Among recent high-value examples of minority deals are PetroChina's $5.4bn acquisition of a stake in a Canadian gas field and Sinopec's $4.65bn purchase from Conoco Philips of a 9% share in the Canadian oil sands giant Syncrude.
However, SinoChem would have broken the minority stake mould had it topped Australian miner BHP Billiton's $39bn hostile bid for Canada's PotashCorp, the world's biggest fertiliser maker. But, when the government in Ottawa blocked the Australian bid as being of no national benefit, it was clear that a better Chinese offer was unlikely to succeed either.
That Chinese acquirers still have some lessons to learn is illustrated by Xinmao Science and Technologies' abortive effort to crash an agreed $1.1bn cash and share buy out for Dutch specialist cable maker Drako by Italian competitor Prysmian. The Chinese interloper offered $1bn cash. However, when the European offer was improved, Xinmao was unable to respond within the available timeframe, partly because of domestic regulatory complications requiring multiple authorisations on any improved offer.
Not of course that developed country acquirers always get it right in emerging markets. The UK life assurer Prudential had to ditch a $35.5bn take-over of the Asian assets of US insurer AIG because the price was seen as too rich weighed against a risky ROI. A much-trumpeted bid in what had initially seemed a fire sale caused a shareholder revolt.

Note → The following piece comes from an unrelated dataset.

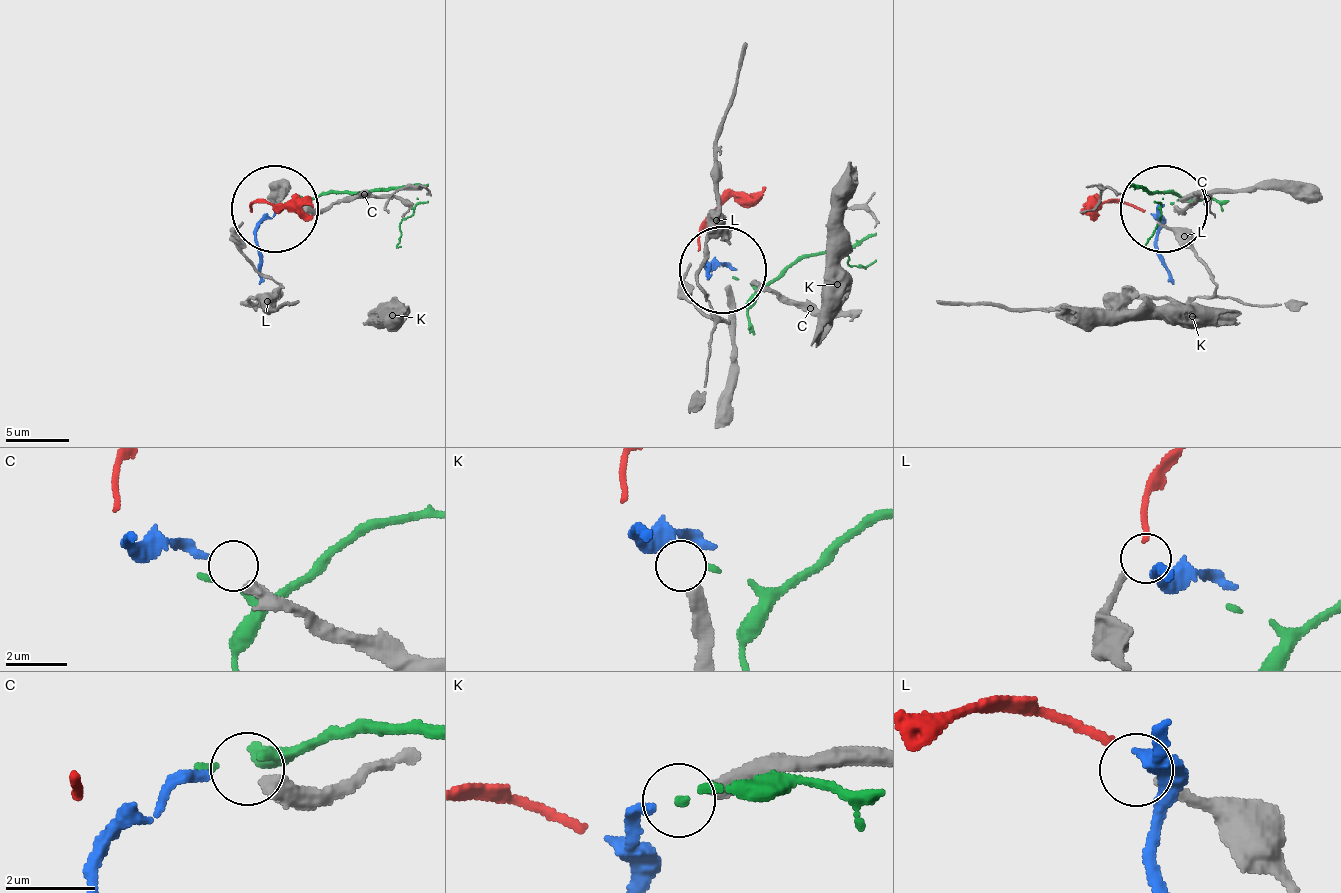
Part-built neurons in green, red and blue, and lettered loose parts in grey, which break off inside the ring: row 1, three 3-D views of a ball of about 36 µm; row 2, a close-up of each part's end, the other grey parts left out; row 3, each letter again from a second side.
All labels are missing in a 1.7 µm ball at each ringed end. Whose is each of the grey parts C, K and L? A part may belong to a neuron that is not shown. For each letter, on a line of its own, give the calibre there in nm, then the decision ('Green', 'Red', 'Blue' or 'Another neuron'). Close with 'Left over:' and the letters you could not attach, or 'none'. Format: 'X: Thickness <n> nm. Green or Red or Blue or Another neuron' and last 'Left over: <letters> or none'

Acquisition and expansion tactics
The World Economic Forum in Davos this year agonised over the post-recessionary tip toward Asian financial and business hegemony. There seems a general awareness that the world is changing but few multinationals are yet prepared to call it.
For a long-established FMCG multinational like Procter and Gamble a mix of generic and acquired growth may accelerate in developing markets. In the five years to 2009, the US giant has seen revenues from developing countries grow from 23% to 32%. Now fully 60% of the company's revenues are non-US.
P&G avoids hostile takeover bids but nevertheless is very much in the market for acquisitions. CEO Bob McDonald has asserted: "I would love to buy more brands. The climate for acquisitions is good, the climate for mergers is good. Companies are starved for growth and they are looking for opportunities to grow."
Tesco in the UK has equally involved confrontations with reluctant target managements. With the exception of India where the firm is working with a Tata subsidiary and supporting their local branding, the majority of Tesco's overseas investments has come about through clean sheet investment rather than the acquisition of a significant local retailer. With 4,800 stores in 14 countries, overseas sales principally in Asia and Europe are now approaching a full half of group sales. In Asia, Tesco has stores in South Korea, Thailand, China, Malaysia and Japan.
As this February he prepared to leave as Tesco's CEO, Sir Terry Leahy noted: "We have a strong core UK business growing well, our international businesses offer significant upside from recovery in the short term and maturity in the long term. Our performance in Asia was particularly pleasing and our business in Europe held up well, despite the obvious economic challenges." Leahy added that he believed that the start-up losses in its West Coast-focused Fresh and Easy stores would begin to reduce as the brand established itself. His successor Phil Clarke has committed himself to turning around this rare Tesco setback.
The changing outlook is encapsulated by PricewaterhouseCoopers' February report Economic Views Global: "Emerging countries are expected to present the greatest growth opportunities over the next two years, as domestic demand continues to strengthen. In this challeng-ing environment those firms that look further afield for clients and can adapt to the changing needs of customers will be best placed to prosper."